Rather, and as you can see from the statute, you must reasonably show by proffering evidence to the trial court that you have a reasonable basis to the recovery of such damages. But, you are able to take discovery relating to evidence you want to proffer associated with punitive damages (assuming the discovery is reasonable).   And, presuming the trial court allows you to argue punitive damages to the jury, a defendant should only be liable for punitive damages based on clear and convincing evidence that the defendant was guilty of intentional misconduct or gross negligence, as defined in the statute.  The statute provides standards in order for a party to pursue and argue punitive damages to the jury.

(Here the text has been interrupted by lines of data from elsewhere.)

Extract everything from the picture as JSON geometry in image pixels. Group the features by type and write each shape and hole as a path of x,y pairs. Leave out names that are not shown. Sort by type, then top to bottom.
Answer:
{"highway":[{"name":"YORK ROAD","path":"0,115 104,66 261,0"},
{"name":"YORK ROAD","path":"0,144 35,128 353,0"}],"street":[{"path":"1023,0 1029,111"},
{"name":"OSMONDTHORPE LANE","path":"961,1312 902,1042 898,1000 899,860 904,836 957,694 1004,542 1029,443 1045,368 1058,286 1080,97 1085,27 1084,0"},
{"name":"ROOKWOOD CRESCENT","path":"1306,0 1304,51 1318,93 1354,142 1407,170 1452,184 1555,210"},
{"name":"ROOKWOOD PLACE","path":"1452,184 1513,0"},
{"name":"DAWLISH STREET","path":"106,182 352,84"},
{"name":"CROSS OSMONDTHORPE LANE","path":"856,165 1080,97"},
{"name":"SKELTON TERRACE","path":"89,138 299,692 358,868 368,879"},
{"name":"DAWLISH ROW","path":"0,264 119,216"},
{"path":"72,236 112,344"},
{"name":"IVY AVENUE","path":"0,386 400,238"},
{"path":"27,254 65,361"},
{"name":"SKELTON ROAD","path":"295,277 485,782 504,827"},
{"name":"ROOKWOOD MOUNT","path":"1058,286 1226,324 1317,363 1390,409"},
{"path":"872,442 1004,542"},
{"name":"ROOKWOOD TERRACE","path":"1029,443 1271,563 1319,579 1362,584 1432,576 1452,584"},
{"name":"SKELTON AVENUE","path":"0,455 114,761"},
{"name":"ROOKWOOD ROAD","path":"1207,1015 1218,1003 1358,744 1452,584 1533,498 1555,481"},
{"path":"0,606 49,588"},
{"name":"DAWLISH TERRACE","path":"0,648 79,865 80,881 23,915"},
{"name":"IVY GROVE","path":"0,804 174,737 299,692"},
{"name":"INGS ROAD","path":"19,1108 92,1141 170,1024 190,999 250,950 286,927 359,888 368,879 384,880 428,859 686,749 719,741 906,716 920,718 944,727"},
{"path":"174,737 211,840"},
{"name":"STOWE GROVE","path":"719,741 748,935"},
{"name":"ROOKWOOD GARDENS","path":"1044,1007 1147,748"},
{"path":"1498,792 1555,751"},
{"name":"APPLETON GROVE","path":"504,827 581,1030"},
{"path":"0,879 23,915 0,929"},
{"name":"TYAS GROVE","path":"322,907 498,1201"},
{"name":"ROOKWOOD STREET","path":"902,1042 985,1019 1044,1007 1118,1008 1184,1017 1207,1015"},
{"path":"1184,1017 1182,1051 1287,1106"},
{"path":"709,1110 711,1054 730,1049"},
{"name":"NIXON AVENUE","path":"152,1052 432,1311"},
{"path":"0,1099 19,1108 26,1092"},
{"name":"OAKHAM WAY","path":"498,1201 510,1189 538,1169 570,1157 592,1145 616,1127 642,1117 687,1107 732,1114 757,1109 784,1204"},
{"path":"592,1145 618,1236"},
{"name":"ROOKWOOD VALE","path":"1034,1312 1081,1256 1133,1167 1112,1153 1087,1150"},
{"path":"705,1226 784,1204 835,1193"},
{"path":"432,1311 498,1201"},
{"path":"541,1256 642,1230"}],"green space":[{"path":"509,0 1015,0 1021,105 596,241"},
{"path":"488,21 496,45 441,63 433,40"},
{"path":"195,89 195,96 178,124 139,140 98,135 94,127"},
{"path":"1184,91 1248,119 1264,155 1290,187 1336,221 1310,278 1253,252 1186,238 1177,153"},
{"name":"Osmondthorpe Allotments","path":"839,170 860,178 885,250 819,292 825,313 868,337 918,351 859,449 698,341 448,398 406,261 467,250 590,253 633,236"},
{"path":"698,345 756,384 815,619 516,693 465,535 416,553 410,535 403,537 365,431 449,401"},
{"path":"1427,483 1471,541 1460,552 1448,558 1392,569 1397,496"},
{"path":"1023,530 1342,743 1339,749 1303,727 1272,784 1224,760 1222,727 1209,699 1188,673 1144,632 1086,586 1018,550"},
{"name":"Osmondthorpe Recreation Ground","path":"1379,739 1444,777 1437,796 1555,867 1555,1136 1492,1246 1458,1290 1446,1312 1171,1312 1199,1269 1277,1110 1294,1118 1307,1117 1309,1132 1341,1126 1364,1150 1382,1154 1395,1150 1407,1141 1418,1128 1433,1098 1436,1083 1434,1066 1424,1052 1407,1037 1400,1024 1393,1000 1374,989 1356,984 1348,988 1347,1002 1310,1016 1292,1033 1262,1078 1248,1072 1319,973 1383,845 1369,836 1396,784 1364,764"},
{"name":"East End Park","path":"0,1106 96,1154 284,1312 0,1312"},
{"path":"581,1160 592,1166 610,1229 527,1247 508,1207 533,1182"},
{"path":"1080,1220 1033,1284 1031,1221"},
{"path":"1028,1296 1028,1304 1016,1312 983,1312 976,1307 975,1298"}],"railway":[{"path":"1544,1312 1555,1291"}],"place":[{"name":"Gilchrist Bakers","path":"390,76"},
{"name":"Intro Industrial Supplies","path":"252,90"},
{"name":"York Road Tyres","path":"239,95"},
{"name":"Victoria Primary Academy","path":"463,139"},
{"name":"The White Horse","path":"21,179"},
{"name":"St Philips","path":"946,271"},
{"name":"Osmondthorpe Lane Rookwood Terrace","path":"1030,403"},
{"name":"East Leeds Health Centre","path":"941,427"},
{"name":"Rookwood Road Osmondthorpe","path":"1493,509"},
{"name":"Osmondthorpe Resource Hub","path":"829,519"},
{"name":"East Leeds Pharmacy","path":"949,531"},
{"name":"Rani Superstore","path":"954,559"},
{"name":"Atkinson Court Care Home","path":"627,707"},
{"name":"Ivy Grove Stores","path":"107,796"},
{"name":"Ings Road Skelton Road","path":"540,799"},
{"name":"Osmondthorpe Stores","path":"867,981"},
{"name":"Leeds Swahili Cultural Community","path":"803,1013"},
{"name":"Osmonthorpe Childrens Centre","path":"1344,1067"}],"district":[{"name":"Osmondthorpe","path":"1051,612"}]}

What do you do if you are a defendant and the trial court grants the plaintiff’s motion for leave to include a punitive damages component? Punitive damages are a damages-component you do NOT want argued to the jury.

Certiorari review is available to determine whether a trial court has complied with the procedural requirements of section 768.72, but not to review the sufficiency of the [proffered] evidence.” HCA Health Services of Florida, Inc. d/b/a St. Lucie Medical Center v. Byers-McPheeters, 2016 WL 3549595, *1 (Fla. 4th DCA 2016).  Stated differently, you can seek a writ of certiorari arguing the trial court failed to properly comply with s. 768.72, but not to review the evidence proffered to the trial court relating to the trial court’s decision to allow a punitive damages component.